* Selection
Surprising performance when reading files: Cache pre-loading

By Thomas Padron-McCarthy (thomas.padron-mccarthy@oru.se). Latest change: April 26, 2009.

Summary: Due to the physical properties of disks, and to the caching done by the operating system, it is sometimes faster to read a file twice than just read it once. If you read through two files, alternating the reads between them, the read head may have to move back on forth on the disk, causing bad performance. If you start by reading each file sequentially, not doing anything with the contents except just reading it, you pre-load the files into the disk cache, and then the alternating reads will be done from the cache. In one particular case (shown below), the program runs almost twice as fast if it first reads the two input files an extra time.

Background: Comparing files

I needed a program to find duplicates among a set of files. There are a number of such programs, such as FDUPES for Linux, but I wanted to write my own, which would of course be faster and better.

What I did was this:

First, check the lengths of the files. Unix has the stat system call, which returns information about a file, including its size in bytes. (I assume that Windows has something similar.) The system keeps this information readily available in the file system, so it is much faster to find the length than to actually open the file and read its contents.

If two files have different length, they can't be equal, so we only need to consider groups of files that have the same length. So the problem now becomes how to compare two or more files of the same length.

One way is to first checksum each file (for example using the MD5 algorithm), and then compare those files that had the same checksum. (Depending on how "cryptographically strong" your checksum algorithm is, you may decide to ignore the compare step, and just accept that two files with the same checksum probably are equal.)

In any case, checksumming a file requires that you read through it. If two files (of the same length) differ in the very first byte, we still have to read through each of them in order to calculate the checksums.

* Direction 1
In the article on cache pre-loading, turn the paragraph beginning "First, check the lengths of the files" into a short bulleted list that keeps its main facts.
* Direction 2
Put this sentence from the article on cache pre-loading into Spanish: "If two files have different length, they can't be equal, so we only need to consider groups of files that have the same length."
* Direction 3
Carry on the article on cache pre-loading from the point where it stops.

* Material supplied

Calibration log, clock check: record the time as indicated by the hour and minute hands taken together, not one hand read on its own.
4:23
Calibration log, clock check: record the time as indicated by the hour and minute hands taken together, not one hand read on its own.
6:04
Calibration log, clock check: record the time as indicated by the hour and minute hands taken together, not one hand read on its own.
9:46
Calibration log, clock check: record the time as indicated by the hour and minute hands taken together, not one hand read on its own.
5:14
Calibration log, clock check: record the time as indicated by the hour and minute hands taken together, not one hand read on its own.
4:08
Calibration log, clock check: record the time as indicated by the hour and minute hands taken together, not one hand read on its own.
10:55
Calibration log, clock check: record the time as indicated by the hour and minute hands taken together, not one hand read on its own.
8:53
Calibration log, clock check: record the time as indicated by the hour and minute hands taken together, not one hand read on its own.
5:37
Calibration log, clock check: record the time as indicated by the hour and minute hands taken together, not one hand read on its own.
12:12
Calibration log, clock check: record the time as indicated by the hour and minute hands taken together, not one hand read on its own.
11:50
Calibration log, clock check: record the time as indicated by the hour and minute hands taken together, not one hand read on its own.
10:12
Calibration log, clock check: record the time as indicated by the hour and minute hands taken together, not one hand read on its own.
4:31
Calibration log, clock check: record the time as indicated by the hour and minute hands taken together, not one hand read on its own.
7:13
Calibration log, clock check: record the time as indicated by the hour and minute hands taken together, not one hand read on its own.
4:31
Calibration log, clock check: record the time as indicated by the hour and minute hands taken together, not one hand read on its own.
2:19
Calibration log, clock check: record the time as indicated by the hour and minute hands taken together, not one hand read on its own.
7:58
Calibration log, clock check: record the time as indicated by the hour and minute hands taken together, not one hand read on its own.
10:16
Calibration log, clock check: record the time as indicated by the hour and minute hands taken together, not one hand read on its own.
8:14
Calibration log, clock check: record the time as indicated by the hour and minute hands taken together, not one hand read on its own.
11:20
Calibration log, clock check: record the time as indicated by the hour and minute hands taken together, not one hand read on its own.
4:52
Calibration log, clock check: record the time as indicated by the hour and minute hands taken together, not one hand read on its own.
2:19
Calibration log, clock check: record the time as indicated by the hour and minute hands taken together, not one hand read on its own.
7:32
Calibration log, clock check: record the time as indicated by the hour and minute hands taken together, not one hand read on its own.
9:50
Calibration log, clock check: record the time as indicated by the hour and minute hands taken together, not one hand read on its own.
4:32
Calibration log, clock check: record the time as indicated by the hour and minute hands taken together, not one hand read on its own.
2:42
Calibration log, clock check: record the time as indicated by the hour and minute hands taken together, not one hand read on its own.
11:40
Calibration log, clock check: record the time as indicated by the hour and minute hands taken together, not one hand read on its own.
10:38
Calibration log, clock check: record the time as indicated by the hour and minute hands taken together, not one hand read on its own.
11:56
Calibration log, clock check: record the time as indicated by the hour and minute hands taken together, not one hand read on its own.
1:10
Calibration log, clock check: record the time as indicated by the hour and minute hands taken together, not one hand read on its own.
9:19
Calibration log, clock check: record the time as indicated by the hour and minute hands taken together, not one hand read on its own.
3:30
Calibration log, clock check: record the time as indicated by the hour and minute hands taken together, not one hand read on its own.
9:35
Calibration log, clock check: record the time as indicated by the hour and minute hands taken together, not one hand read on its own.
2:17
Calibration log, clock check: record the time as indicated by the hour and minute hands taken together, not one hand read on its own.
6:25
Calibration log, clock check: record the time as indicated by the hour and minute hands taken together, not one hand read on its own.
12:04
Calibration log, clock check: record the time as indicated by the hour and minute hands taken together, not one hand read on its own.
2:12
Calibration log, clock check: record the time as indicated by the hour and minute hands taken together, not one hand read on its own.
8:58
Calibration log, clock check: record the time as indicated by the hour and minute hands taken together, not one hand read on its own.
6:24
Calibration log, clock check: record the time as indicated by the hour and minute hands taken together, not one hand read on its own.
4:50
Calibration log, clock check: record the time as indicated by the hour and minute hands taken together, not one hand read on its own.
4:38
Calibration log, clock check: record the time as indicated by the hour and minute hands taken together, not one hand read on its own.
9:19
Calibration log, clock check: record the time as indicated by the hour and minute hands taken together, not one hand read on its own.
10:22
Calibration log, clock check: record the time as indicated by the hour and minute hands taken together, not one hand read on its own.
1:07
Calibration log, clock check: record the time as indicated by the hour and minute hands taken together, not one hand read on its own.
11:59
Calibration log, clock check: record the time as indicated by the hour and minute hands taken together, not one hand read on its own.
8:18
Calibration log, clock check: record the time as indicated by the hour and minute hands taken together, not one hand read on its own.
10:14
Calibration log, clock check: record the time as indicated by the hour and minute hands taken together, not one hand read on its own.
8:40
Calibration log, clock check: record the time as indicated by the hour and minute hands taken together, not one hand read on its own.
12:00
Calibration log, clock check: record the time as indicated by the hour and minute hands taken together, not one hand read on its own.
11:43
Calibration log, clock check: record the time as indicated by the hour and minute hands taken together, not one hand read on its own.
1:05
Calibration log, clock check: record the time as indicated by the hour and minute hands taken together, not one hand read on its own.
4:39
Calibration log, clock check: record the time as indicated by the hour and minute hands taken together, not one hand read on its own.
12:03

* Result 1
- Start by checking the file lengths.
- On Unix, the stat system call returns information about a file, including its size in bytes. Windows probably has something similar.
- The file system keeps this information readily available, so finding a file's length is much faster than opening the file and reading its contents.

* Result 2
Si dos archivos tienen distinta longitud, no pueden ser iguales, así que solo necesitamos considerar los grupos de archivos que tienen la misma longitud.

* Result 3
Another way to compare the files is to open them and read them in parallel, comparing each byte (or larger block). You can then stop reading as soon as you find a difference, and this will improve the performance. (Or so I thought, at the time.) It is simple to do this for two files, but it can also be done for three or more files, and I actually implemented a version of my duplicate-finding program that opened up to a thousand files and read them in parallell. (Operating systems usually have a limit on the number of files that a process can have open at the same time, and the limit in the Linux I was using was 1024.)

Disappointment

It turned out that my duplicate-finding program was slower than the FDUPES mentioned above. FDUPES used checksums, so (in certain cases) it had to read through each file from start to end. Yes, my program was faster for test cases with two or more large files that actually differed somewhere in the beginning, but when I let the two programs loose in a real directory tree, my program ran slower. So why was my much smarter program not faster, but slower?

Explanation 1: Caching

It turns that reading two files, comparing them byte by byte, sometimes takes longer than first reading both files to calculate checksums, and then comparing them byte by byte. Yes: Reading the same two files twice can be faster than reading them just once. Let's see how.

Here is a normal physical disk drive (even if this model is a bit old). Note the elegantly drawn disk blocks along a track.

A hard disk, opened and with the arm and platters exposed

We all know that fragmentation is bad. The best way to store a file on the disk is with the data sequentially along one or more tracks. The read head can then just follow the track, and read all the data without moving:

An unfragmented file, with its blocks sequentially along a track

Compare this to a heavily fragmented disk, where, the data for a file is spread on several tracks, with one block here and one block there. To read the file, we have to move the read head between the tracks:

A fragmented file, with its blocks on several tracks

Moving the read head is very slow compared to keeping it still (and of course ridiculosoly slow compared to the data processing done electronically by the CPU). This is why fragmentation is bad.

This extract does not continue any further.